TEXT BLOCK:
——————
Floods: Occurrence and Distribution
Floods are among Earth's most common – and most destructive – natural hazards. A flood occurs when water inundates land that’s normally dry. It is an overflow of water from lakes, rivers or oceans that submerges nearby land. Water levels in lakes and rivers fluctuate dramatically due to seasonal shifts in inflow water volume and the rate of evaporation. Any region where rain falls is vulnerable to floods – although rain is not the only impetus. There are few places on Earth where people need not be concerned about flooding. Most floods take hours or even days to develop, giving residents ample time to prepare or evacuate. Others generate quickly and with little warning. Such floods, which are called flash floods, can be extremely dangerous, instantly turning a babbling brook into a thundering wall of water and sweeping everything in its path downstream.
The most common cause of flooding is the incapability of watercourses to drain away water during an unusually heavy rainfall. Floods however, are not always caused by heavy rainfall. They can result from other natural or man-made phenomena. For instance, inundation in coastal areas can be caused by a storm surge associated with a tropical cyclone, a tsunami or a high tide, particularly when the rivers are flowing at a higher than normal river level. Inundation of normally dry areas can be caused by dam failure, triggered for example by an earthquake.
——————
DATA LINES:
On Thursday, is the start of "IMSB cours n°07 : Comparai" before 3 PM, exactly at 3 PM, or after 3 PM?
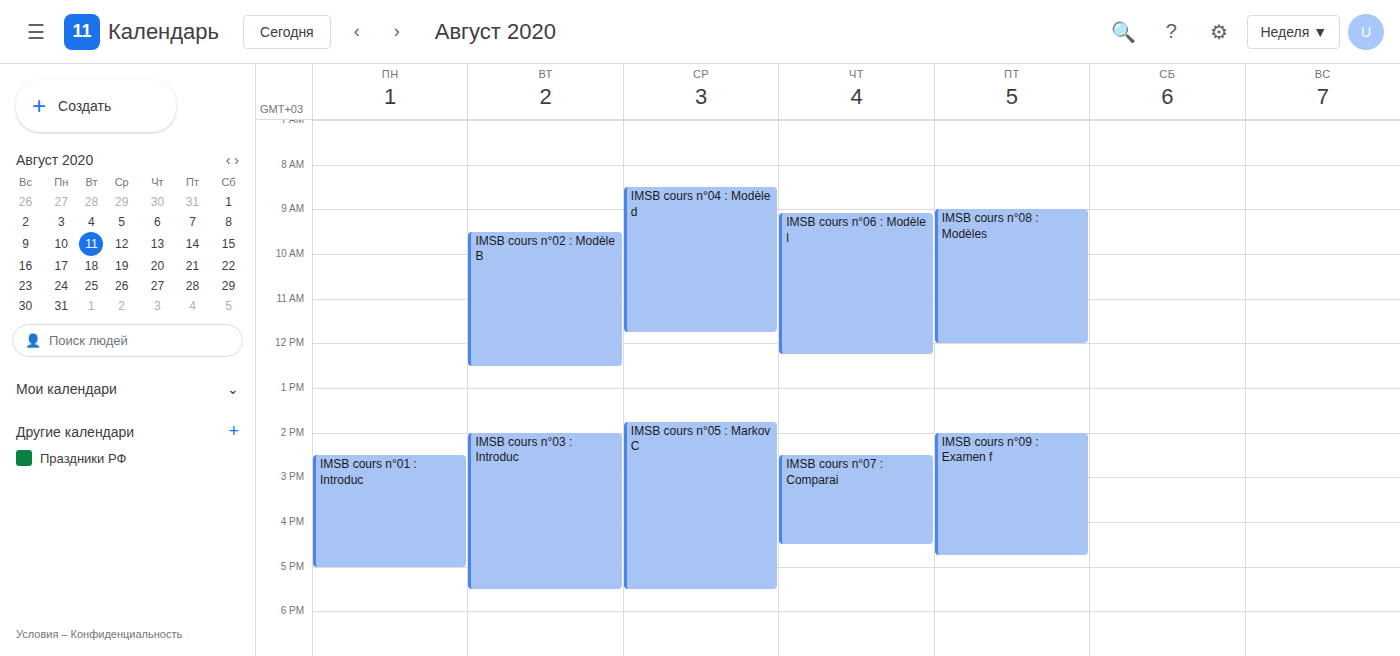
2:30 PM -- before 3 PM, 30 minutes above the 3 PM line.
——————
EXERCISE DIRECTIONS:
Can you repeat the text on floods word for word, from start to finish?

THE SOLUTION:
Floods: Occurrence and Distribution
Floods are among Earth's most common – and most destructive – natural hazards. A flood occurs when water inundates land that’s normally dry. It is an overflow of water from lakes, rivers or oceans that submerges nearby land. Water levels in lakes and rivers fluctuate dramatically due to seasonal shifts in inflow water volume and the rate of evaporation. Any region where rain falls is vulnerable to floods – although rain is not the only impetus. There are few places on Earth where people need not be concerned about flooding. Most floods take hours or even days to develop, giving residents ample time to prepare or evacuate. Others generate quickly and with little warning. Such floods, which are called flash floods, can be extremely dangerous, instantly turning a babbling brook into a thundering wall of water and sweeping everything in its path downstream.
The most common cause of flooding is the incapability of watercourses to drain away water during an unusually heavy rainfall. Floods however, are not always caused by heavy rainfall. They can result from other natural or man-made phenomena. For instance, inundation in coastal areas can be caused by a storm surge associated with a tropical cyclone, a tsunami or a high tide, particularly when the rivers are flowing at a higher than normal river level. Inundation of normally dry areas can be caused by dam failure, triggered for example by an earthquake.